O trágico episódio que resultou na morte de Viviane teve como mandante Alesson, que não aceitou o fim do relacionamento e contratou o policial reformado Francisco de Almeida para executá-la. Em 2012, houve uma tentativa de homicídio contra a vítima, mas foi em maio de 2013 que ela foi fatalmente atingida por dois disparos. A decisão judicial não só condenou Alesson, mas também Francisco, que recebeu uma sentença de 33 anos, nove meses e 19 dias de prisão.

O julgamento que culminou nas condenações dos envolvidos aconteceu no Fórum Henoch Reis, em julho de 2025, sendo presidido pelo juiz Lucas Couto Bezerra. O Ministério Público do Estado do Amazonas teve papel fundamental na acusação, representado pelo promotor Thiago de Melo Roberto Freire, com o auxílio das advogadas Tallita Lindoso Silva e Cíntia Rossette de Souza como assistentes. Durante o processo, Alesson negou participação no crime, limitando-se a comparecer somente nos dois primeiros dias do julgamento.

As investigações apontaram que Francisco efetuou os disparos contra Viviane em duas ocasiões, a mando de Alesson, sendo que a vítima sobreviveu à primeira tentativa. No entanto, o segundo ataque foi fatal, levando à morte da técnica em enfermagem. Viviane chegou a relatar à polícia que o crime foi encomendado por seu ex-noivo, o que contribuiu para a resolução do caso e a condenação dos envolvidos.

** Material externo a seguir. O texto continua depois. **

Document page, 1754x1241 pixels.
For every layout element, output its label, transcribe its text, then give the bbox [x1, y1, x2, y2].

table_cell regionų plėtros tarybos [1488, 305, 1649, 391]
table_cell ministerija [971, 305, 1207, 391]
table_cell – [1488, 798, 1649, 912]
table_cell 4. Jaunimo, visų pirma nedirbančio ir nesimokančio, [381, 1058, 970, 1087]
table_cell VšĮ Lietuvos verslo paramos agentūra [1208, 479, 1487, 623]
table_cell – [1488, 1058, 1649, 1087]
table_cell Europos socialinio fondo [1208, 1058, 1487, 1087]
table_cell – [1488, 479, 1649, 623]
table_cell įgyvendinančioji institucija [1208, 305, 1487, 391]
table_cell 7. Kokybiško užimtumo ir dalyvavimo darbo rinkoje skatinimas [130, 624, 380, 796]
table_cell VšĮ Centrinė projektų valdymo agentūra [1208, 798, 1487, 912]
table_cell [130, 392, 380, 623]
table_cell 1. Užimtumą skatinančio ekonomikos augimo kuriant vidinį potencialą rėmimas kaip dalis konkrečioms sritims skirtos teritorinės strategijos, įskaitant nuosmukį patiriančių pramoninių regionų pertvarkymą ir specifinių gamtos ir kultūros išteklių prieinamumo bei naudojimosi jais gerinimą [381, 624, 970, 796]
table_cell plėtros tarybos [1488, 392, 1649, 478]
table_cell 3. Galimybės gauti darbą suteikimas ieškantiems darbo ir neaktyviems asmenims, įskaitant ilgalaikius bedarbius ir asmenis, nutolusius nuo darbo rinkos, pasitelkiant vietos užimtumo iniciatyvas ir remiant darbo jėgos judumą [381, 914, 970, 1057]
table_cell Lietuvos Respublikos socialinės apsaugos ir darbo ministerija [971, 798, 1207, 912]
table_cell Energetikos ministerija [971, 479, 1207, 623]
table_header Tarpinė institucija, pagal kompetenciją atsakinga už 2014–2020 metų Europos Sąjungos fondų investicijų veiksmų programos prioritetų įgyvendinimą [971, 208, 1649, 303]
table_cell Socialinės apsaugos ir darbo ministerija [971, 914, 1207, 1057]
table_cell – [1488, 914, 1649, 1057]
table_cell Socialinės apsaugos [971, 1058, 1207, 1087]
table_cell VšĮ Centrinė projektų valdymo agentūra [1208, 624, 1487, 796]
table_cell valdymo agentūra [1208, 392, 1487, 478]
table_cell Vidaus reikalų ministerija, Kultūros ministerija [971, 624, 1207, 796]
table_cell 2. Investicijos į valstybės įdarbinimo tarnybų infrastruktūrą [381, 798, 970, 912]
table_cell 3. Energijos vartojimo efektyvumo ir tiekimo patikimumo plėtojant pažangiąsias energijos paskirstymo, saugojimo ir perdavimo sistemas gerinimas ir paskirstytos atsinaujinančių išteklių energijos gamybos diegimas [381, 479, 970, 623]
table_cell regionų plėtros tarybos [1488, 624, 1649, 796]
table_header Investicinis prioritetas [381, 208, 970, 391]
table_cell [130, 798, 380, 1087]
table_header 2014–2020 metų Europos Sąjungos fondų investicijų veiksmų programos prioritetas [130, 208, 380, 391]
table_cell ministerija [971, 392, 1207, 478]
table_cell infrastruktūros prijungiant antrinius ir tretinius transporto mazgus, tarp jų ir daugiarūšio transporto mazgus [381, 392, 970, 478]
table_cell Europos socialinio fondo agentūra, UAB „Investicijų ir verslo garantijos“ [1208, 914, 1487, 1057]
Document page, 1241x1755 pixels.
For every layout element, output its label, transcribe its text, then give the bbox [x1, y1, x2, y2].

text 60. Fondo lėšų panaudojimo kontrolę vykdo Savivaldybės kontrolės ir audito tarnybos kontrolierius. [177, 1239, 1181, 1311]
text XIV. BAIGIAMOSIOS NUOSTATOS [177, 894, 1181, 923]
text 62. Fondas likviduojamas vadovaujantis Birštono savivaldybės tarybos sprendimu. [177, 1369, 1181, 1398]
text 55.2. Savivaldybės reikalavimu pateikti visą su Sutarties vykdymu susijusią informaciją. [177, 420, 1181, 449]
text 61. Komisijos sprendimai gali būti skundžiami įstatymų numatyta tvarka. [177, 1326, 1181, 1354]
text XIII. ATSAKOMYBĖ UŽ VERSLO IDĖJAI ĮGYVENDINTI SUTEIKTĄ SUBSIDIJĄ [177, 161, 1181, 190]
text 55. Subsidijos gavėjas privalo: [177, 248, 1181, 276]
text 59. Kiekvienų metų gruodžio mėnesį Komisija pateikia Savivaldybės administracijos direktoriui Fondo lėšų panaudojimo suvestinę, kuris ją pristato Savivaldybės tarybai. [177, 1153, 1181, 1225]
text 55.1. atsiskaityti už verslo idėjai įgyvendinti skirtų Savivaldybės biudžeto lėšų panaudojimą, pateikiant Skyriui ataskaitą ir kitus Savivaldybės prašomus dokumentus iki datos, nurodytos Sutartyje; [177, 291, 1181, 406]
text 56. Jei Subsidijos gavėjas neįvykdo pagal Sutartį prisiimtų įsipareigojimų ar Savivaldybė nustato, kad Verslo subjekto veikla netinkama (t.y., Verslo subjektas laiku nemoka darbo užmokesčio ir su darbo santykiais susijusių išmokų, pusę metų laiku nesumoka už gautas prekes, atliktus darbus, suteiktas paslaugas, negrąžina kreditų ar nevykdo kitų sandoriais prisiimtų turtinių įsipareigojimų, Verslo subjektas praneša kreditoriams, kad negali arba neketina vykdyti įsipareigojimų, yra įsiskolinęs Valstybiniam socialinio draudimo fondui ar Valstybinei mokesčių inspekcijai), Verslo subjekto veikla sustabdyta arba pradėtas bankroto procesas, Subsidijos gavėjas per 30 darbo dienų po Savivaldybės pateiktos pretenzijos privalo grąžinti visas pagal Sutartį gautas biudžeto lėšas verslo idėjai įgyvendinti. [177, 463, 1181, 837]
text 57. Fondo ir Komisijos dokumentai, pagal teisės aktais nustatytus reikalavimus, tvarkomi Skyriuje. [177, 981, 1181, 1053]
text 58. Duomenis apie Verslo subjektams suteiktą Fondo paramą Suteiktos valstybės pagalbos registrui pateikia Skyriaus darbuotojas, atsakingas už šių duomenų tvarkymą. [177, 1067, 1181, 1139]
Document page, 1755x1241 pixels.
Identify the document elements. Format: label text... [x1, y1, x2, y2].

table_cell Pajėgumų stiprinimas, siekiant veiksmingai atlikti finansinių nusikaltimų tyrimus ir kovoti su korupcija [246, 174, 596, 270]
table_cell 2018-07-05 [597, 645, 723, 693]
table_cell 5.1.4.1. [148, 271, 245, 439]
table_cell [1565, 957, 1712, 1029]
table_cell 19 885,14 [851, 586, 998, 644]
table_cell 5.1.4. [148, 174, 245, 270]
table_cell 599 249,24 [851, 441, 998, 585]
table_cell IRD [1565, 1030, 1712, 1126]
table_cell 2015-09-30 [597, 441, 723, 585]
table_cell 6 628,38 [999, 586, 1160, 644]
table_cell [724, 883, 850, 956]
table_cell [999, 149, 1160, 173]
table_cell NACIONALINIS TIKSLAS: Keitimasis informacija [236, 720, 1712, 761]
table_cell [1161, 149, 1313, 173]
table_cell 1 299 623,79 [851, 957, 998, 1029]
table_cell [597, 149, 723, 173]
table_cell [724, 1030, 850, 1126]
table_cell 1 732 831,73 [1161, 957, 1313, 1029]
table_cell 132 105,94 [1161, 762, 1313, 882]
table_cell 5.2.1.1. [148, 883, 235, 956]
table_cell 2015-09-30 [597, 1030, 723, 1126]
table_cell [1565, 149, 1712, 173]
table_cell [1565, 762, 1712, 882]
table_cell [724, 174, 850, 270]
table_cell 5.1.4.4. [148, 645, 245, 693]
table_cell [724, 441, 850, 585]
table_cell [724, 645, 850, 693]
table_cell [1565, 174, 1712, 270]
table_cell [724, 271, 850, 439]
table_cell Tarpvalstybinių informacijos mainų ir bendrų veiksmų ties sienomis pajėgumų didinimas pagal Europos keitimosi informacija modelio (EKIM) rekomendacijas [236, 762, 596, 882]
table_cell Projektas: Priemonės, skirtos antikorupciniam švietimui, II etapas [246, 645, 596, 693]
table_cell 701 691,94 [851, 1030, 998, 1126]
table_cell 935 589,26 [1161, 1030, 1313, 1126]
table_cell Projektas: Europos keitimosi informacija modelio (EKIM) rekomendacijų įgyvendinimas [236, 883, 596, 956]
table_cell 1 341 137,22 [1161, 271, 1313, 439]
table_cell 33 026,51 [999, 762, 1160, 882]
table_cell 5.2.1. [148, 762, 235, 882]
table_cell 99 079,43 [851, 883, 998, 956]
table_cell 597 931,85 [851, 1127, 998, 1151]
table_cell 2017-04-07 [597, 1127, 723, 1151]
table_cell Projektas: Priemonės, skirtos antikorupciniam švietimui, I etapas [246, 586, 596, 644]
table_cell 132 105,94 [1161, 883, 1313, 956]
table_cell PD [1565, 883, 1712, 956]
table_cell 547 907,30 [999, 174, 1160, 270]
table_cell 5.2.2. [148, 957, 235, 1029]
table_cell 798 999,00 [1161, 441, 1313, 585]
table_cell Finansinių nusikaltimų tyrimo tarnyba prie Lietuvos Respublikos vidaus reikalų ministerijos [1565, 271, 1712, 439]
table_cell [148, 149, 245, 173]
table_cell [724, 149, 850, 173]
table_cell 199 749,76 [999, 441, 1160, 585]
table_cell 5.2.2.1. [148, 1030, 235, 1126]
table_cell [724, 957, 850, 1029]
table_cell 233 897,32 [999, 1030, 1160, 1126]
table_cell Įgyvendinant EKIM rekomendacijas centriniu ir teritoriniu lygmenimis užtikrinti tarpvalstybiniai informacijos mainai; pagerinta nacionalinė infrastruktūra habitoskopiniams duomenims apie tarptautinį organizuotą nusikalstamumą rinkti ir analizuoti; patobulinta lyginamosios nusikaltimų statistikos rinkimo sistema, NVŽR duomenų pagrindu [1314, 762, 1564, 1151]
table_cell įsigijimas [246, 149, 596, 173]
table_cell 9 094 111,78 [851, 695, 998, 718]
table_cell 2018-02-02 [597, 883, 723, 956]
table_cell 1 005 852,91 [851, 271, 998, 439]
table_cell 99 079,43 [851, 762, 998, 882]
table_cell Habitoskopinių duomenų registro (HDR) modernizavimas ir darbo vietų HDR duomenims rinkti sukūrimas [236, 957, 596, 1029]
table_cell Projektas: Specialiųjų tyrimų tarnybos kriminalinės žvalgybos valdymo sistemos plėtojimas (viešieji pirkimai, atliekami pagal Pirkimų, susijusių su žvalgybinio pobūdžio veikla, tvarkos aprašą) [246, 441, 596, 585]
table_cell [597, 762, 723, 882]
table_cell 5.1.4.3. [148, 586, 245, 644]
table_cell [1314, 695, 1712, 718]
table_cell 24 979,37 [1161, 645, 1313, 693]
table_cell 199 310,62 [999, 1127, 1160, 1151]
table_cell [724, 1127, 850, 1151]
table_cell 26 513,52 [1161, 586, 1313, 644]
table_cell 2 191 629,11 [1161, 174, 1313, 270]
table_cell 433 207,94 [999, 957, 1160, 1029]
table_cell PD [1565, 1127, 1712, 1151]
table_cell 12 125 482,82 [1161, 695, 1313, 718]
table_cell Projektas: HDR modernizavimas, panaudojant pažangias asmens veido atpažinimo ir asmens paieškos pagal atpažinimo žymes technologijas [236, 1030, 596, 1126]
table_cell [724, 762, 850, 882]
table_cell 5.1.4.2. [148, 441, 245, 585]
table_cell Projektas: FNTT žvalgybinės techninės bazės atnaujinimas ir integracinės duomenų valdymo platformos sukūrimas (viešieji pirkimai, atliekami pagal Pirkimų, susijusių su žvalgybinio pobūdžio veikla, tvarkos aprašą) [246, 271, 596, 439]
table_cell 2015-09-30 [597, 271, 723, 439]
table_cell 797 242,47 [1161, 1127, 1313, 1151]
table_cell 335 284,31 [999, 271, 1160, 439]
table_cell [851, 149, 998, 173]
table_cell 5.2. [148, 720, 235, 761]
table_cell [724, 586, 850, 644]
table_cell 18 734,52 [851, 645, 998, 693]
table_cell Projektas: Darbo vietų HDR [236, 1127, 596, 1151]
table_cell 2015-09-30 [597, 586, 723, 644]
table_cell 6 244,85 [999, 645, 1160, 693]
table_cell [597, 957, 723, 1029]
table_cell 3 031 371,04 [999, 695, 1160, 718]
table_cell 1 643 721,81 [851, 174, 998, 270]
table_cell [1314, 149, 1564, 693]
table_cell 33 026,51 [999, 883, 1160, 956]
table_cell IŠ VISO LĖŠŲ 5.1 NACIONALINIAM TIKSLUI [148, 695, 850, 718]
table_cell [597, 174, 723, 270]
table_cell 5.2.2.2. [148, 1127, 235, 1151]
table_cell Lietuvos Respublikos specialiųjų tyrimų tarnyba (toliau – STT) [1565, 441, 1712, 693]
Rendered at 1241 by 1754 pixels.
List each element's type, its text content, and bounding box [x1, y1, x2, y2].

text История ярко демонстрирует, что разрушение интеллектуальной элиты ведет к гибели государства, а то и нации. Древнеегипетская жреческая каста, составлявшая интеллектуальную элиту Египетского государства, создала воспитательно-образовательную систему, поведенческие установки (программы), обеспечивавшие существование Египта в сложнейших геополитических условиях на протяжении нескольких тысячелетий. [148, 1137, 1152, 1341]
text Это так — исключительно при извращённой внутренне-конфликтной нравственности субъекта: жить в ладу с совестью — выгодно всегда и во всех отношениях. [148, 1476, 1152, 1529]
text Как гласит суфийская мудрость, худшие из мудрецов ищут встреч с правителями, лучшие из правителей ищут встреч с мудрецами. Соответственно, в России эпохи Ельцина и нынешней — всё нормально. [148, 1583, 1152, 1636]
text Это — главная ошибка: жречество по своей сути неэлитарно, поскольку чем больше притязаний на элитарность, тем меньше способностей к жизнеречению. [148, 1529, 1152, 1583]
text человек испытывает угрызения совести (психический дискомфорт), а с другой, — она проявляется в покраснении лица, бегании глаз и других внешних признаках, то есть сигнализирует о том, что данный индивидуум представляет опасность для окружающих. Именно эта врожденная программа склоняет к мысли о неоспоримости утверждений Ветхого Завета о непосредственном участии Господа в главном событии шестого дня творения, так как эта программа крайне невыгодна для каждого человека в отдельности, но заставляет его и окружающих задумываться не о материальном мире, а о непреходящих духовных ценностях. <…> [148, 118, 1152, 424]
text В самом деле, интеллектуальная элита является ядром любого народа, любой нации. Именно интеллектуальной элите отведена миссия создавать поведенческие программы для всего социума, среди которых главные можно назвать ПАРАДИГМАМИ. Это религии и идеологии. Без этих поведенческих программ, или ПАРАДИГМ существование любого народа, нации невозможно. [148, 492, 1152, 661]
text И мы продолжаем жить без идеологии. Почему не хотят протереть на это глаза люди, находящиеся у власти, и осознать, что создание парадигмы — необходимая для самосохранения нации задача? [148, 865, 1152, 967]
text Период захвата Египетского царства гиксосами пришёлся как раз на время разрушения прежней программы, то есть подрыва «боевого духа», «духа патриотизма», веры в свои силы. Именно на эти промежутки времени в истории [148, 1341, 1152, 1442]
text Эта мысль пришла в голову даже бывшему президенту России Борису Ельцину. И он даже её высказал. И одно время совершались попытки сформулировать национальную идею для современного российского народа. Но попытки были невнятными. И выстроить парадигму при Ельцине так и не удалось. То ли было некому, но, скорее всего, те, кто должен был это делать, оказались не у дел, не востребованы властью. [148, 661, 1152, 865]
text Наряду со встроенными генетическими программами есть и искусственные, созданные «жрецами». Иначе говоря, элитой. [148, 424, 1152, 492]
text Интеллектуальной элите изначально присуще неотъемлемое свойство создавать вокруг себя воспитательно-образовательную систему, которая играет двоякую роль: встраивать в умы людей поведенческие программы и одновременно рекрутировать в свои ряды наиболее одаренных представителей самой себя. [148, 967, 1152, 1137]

Com a conclusão do processo judicial, os mandados de prisão foram expedidos e os réus foram considerados foragidos até serem capturados pelas autoridades. A prisão de Alesson marca o desfecho de um caso que causou comoção na sociedade manauara, trazendo um pouco de justiça para a família de Viviane Costa. Espera-se que a condenação sirva de exemplo e incentive a prevenção de casos semelhantes no futuro.